→ **Erforderliche Schritte**:
• A. Nenne alle Bereiche, die laut dem Text über Indien und Clemedi mithilfe der Technologie rasch entkarbonisiert werden könnten.
• B. Setze den Text über Indien und Clemedi nach seinem letzten Satz fort.
[Ausgewählter Text]
Indien bemüht sich um einen Ausbau des Anteils der erneuerbaren Energien und räumt der Dekarbonisierung hohe Priorität ein, weshalb das Land enorme Möglichkeiten für unsere Technologie bietet. Die Stahl-, Zement- und Düngerproduktion sowie die Bereiche Mobilität und Netzenergiespeicherung gehören zu den Bereichen, die mithilfe unserer Technologie rasch entkarbonisiert werden könnten.
Clemedi
Clemedi entwickelt In-vitro-Tests zur Diagnostizierung von antibiotikaresistenten Infektionen, speziell für Tuberkulose (TB). Da Indien weltweit die meisten arzneimittelresistenten TB-Patientinnen und -Patienten aufweist, ist diese Erfindung für den indischen Markt von grosser Bedeutung. Dank dem AIT 2017 verstand Clemedi, welche Spezifikationen und Vorschriften erforderlich sind und wie der derzeitige Goldstandard für die Technologieentwicklung in Indien aussieht. Das Marktvalidierungscamp 2019 ermöglichte Clemedi, verschiedene solide Partnerschaften in die Wege zu leiten, um Zugang zu Proben zu erhalten und Tests anzubieten. Dies spielte eine wichtige Rolle bei der Konzeption und der Entwicklung des Diagnoseverfahrens. Überdies konnte Clemedi eine Evaluationsvereinbarung mit einem grossen indischen Diagnoselabornetzwerk abschliessen. Das Team reiste anschliessend 2022 für das Markteintrittscamp nach Indien und handelte Vereinbarungen mit Lieferanten aus, womit das Unternehmen in der Lage war, einen Clemedi-Baukasten mit allen Reagenzien zum Verkauf anzubieten.
[/Ausgewählter Text]
[Bereitgestellte Zeilen]
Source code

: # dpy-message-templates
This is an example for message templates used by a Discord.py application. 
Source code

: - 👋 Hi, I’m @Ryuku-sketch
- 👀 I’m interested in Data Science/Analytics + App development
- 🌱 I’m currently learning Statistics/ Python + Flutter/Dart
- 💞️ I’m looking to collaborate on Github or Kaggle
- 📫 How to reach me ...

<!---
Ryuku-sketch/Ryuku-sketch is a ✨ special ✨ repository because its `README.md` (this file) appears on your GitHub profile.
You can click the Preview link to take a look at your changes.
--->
[/Bereitgestellte Zeilen]
→ **Antwortübersicht**:
• A. Stahlproduktion, Zementproduktion, Düngerproduktion, Mobilität, Netzenergiespeicherung

• B.
Was macht Ihr Start-up?
Sebastian Dümcke: Clemedi entwickelt Diagnoseverfahren für Infektionskrankheiten, bei denen DNA-Sequenzierung der neusten Generation mit künstlicher Intelligenz kombiniert werden. Unser erstes Produkt ist ein Tuberkulose-Diagnosetest. Für Indien, auf das ein Drittel der weltweiten Fälle von arzneimittelresistenter Tuberkulose entfallen, hat das Thema eine hohe Relevanz. Unser Test kann innerhalb von 48 Stunden Resistenzen gegen zwölf Antibiotika prognostizieren, so dass die Ärzteschaft von Anfang an die richtige Antibiotikabehandlung wählen kann.
Wie profitiert Ihr Schweizer Start-up von den Programmen, die Swissnex in Indien anbietet?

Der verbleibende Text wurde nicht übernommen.